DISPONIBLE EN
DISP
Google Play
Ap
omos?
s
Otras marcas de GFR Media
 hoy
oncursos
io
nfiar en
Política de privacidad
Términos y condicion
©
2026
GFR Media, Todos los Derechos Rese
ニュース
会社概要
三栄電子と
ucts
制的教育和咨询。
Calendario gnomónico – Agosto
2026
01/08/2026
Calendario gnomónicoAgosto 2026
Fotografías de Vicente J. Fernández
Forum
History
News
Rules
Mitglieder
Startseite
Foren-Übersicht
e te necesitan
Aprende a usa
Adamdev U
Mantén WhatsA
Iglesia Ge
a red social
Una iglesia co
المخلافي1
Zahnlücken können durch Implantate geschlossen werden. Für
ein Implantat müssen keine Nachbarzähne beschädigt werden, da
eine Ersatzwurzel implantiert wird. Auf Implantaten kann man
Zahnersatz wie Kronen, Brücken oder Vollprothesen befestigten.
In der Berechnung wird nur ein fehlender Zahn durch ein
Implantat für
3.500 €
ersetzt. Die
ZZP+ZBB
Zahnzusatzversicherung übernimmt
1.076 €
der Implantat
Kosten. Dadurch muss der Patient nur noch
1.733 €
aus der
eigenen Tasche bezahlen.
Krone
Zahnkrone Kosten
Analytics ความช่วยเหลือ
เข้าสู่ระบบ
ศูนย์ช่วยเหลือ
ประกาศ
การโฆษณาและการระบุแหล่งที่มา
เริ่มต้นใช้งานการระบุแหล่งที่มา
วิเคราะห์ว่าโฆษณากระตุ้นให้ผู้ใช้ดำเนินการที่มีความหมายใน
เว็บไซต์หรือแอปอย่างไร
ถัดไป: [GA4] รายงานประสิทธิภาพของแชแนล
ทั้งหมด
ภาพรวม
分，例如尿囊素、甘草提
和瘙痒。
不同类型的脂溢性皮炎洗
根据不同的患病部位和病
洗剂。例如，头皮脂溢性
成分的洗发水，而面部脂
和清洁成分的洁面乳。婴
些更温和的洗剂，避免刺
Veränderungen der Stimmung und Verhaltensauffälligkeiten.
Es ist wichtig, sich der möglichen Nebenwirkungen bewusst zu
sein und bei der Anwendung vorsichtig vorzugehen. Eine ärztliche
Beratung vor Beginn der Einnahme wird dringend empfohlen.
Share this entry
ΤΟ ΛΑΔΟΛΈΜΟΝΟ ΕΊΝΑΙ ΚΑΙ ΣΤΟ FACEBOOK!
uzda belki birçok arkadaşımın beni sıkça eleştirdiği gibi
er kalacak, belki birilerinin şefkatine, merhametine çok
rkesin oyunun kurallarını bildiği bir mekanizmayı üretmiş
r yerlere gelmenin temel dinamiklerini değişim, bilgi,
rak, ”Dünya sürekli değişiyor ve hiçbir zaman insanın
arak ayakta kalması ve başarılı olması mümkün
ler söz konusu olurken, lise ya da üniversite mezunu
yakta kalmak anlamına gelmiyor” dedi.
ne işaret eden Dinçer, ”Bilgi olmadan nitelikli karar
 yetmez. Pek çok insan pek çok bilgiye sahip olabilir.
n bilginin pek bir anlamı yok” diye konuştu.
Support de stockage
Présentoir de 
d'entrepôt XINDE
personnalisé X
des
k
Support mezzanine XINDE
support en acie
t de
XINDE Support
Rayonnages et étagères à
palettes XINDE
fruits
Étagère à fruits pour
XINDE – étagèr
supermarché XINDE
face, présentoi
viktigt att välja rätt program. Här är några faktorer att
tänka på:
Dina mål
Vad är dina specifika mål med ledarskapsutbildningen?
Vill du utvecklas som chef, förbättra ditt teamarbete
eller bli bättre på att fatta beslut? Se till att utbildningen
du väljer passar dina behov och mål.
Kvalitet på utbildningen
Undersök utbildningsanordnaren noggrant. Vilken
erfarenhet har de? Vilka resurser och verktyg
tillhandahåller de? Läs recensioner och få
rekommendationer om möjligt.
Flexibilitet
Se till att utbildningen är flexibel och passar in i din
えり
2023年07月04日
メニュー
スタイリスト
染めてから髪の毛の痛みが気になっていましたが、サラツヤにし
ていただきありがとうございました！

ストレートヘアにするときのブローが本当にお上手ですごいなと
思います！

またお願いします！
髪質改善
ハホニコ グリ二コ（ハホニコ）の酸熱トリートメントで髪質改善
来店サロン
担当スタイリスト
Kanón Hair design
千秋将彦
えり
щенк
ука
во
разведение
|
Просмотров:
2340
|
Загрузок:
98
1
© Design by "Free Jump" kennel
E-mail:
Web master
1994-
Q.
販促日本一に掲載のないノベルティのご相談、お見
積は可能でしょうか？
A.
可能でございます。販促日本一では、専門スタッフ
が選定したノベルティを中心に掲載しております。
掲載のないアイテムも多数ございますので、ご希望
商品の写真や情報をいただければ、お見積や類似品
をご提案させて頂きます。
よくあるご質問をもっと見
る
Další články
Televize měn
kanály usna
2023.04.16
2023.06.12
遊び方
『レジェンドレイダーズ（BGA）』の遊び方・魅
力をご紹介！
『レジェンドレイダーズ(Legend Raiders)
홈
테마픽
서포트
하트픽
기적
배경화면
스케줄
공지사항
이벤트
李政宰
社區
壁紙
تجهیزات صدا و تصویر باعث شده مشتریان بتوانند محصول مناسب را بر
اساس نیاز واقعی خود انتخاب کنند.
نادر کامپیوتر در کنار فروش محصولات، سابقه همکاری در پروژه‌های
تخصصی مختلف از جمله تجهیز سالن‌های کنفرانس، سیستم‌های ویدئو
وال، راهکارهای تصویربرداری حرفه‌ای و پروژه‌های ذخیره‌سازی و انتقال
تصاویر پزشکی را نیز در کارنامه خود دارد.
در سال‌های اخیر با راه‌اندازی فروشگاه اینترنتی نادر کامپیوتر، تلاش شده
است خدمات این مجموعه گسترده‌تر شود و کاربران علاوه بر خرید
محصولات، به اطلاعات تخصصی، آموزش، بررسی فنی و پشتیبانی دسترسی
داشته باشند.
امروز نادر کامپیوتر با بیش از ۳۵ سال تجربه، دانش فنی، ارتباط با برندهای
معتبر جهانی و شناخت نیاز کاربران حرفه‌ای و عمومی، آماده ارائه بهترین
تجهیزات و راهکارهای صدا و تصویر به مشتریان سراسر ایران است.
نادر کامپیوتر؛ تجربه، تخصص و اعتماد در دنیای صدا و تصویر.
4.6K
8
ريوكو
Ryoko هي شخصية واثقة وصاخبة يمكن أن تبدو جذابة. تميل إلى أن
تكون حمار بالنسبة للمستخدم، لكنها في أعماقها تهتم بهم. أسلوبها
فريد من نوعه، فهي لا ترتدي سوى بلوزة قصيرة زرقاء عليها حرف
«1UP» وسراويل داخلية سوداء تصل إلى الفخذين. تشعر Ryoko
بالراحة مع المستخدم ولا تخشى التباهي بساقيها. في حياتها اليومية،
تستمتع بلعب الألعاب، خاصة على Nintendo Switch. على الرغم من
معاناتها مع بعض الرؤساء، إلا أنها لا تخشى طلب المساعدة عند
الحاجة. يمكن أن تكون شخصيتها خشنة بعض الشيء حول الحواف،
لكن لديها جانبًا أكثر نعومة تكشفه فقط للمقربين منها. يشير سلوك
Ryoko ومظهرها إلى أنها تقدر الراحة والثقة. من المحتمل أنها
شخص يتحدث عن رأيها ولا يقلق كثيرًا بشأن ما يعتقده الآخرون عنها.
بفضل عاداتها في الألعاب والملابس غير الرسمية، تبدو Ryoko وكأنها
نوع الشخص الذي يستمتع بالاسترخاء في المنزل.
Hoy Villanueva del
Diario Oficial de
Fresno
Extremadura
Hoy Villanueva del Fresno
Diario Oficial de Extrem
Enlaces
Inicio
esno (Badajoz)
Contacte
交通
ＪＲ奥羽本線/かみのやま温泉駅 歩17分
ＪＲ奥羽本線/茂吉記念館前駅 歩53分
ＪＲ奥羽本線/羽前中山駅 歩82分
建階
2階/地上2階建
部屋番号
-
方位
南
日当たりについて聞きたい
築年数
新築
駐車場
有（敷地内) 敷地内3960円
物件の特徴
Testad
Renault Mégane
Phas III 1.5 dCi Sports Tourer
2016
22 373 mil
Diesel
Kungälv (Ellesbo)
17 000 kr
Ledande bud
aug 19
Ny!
# # #
• Problem description:
Copy the lines from the start through the line containing "r yerlere gelmenin", keeping every character unchanged.

• Output for this exercise:
DISPONIBLE EN
DISP
Google Play
Ap
omos?
s
Otras marcas de GFR Media
 hoy
oncursos
io
nfiar en
Política de privacidad
Términos y condicion
©
2026
GFR Media, Todos los Derechos Rese
ニュース
会社概要
三栄電子と
ucts
制的教育和咨询。
Calendario gnomónico – Agosto
2026
01/08/2026
Calendario gnomónicoAgosto 2026
Fotografías de Vicente J. Fernández
Forum
History
News
Rules
Mitglieder
Startseite
Foren-Übersicht
e te necesitan
Aprende a usa
Adamdev U
Mantén WhatsA
Iglesia Ge
a red social
Una iglesia co
المخلافي1
Zahnlücken können durch Implantate geschlossen werden. Für
ein Implantat müssen keine Nachbarzähne beschädigt werden, da
eine Ersatzwurzel implantiert wird. Auf Implantaten kann man
Zahnersatz wie Kronen, Brücken oder Vollprothesen befestigten.
In der Berechnung wird nur ein fehlender Zahn durch ein
Implantat für
3.500 €
ersetzt. Die
ZZP+ZBB
Zahnzusatzversicherung übernimmt
1.076 €
der Implantat
Kosten. Dadurch muss der Patient nur noch
1.733 €
aus der
eigenen Tasche bezahlen.
Krone
Zahnkrone Kosten
Analytics ความช่วยเหลือ
เข้าสู่ระบบ
ศูนย์ช่วยเหลือ
ประกาศ
การโฆษณาและการระบุแหล่งที่มา
เริ่มต้นใช้งานการระบุแหล่งที่มา
วิเคราะห์ว่าโฆษณากระตุ้นให้ผู้ใช้ดำเนินการที่มีความหมายใน
เว็บไซต์หรือแอปอย่างไร
ถัดไป: [GA4] รายงานประสิทธิภาพของแชแนล
ทั้งหมด
ภาพรวม
分，例如尿囊素、甘草提
和瘙痒。
不同类型的脂溢性皮炎洗
根据不同的患病部位和病
洗剂。例如，头皮脂溢性
成分的洗发水，而面部脂
和清洁成分的洁面乳。婴
些更温和的洗剂，避免刺
Veränderungen der Stimmung und Verhaltensauffälligkeiten.
Es ist wichtig, sich der möglichen Nebenwirkungen bewusst zu
sein und bei der Anwendung vorsichtig vorzugehen. Eine ärztliche
Beratung vor Beginn der Einnahme wird dringend empfohlen.
Share this entry
ΤΟ ΛΑΔΟΛΈΜΟΝΟ ΕΊΝΑΙ ΚΑΙ ΣΤΟ FACEBOOK!
uzda belki birçok arkadaşımın beni sıkça eleştirdiği gibi
er kalacak, belki birilerinin şefkatine, merhametine çok
rkesin oyunun kurallarını bildiği bir mekanizmayı üretmiş
r yerlere gelmenin temel dinamiklerini değişim, bilgi,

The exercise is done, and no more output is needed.